FoxxyBrown1111 said:
Even Walsh would only have 9-7 seasons en masse if he hadn´t Rice & Co....
But the point is, he's the one who recruited Montana, Rice, Craig, Ronnie Lott, etc. The 49ers were one of the worst teams in the NFL in 1979, when Bill Walsh took over as HC. They won four SBs in the following decade. Of course having the right players was a large part of it, because after Walsh stepped down in 1988, George Siefert took over and led the team to another SB his first year. But Walsh was the one who recruited those players, and devised the system in which they played, and as they retired, the team declined. They did win another SB in 1994-5, with Steve Young as QB, but he was also recruited by Walsh. By the end of the 90s, Young was gone, so were most or all of the other players recruited by Walsh, and the team entered a long period of mediocrity or worse.
Jimmy Johnson led the Cowboys to two SBs in the early 90s, and was rewarded by being fired by their idiot owner Jerry Jones. New coach Barry Switzer managed to win another SB in his second year, with Johnson’s players, but no more after that, and the Cowboys have not been close to a SB since.
There are numerous other examples of head coaches in the NFL who had long successful careers, despite major turnover in key positions on the team: Vince Lombardi, Bud Grant, Tom Landry, Don Shula, Chuck Noll, Joe Gibbs (only coach to win three SBs with three different QBs), and Bellichik. All but Bellichik are retired, and the team went downhill after they stepped down. In some cases the decline might have begun while they were still coaching, but the point is, there was a long period of excellence associated with the team while they were there that was not sustained either before they arrived or after they left. You could also add Al Davis to this list, because he called many of the shots that coaches are ordinarily responsible for. There are other examples of coaches who moved around, and were successful wherever they went, like George Allen, Chuck Knox and Bill Parcells.
You can’t look at these associations and say that the coaches were not a big reason for the team’s success.
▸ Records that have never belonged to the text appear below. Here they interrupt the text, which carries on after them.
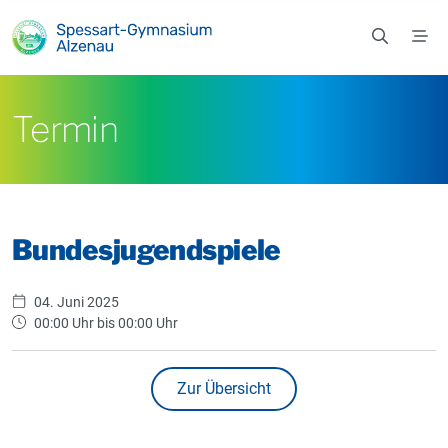
Zum Hauptinhalt springen
Termin
Bundesjugendspiele
04. Juni 2025
00:00 Uhr bis 00:00 Uhr
Zur Übersicht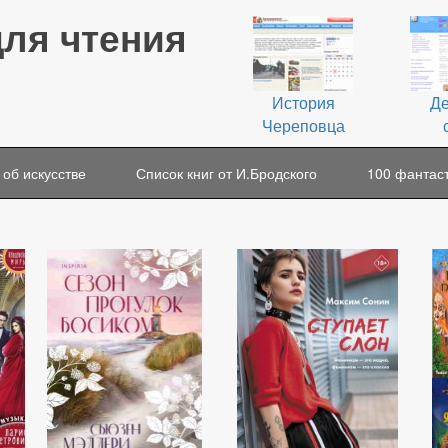
для чтения
История
Де
Череповца
 об искусстве
Список книг от И.Бродского
100 фантаст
You can debate how much of that success was due to the players they signed, how much to the system they devised, how much to getting the best out of the players, and how much to strategy in the game, but if the coach never arrived, the success would never have come. It's easy to say it's a much bigger picture, that management above the HC matters, but the most important decision management makes is choosing the HC, and one of the qualities of a great HC is the ability to work well with the management, indeed, usually to become a large part of it. Head coaches, like great players, may not be sufficient to build a winner, but they are necessary in a way that few other individuals are.
The Steelers may be an exception, because they have a long record of excellence involving several different HCs. But the usual situation in the NFL is that a team achieves great success with a HC that is not replicated after he leaves. If you look at all the NFL dynasties--Green Bay in the 60s, the Steelers in the 70s, the 49ers in the 80s, and to a lesser extent, the Cowboys in the 90s and the Pats in the 00s, the dominance began when a new HC was hired, and ended when the coach left.
In college, of course, where recruiting is much more critical, the coach is even more important. Texas is rumored to have offered Nick Saban $10 million to leave Alabama. If coaches are not a huge factor in a team's success, why would they try to pry away one who has a very good thing going where he is now?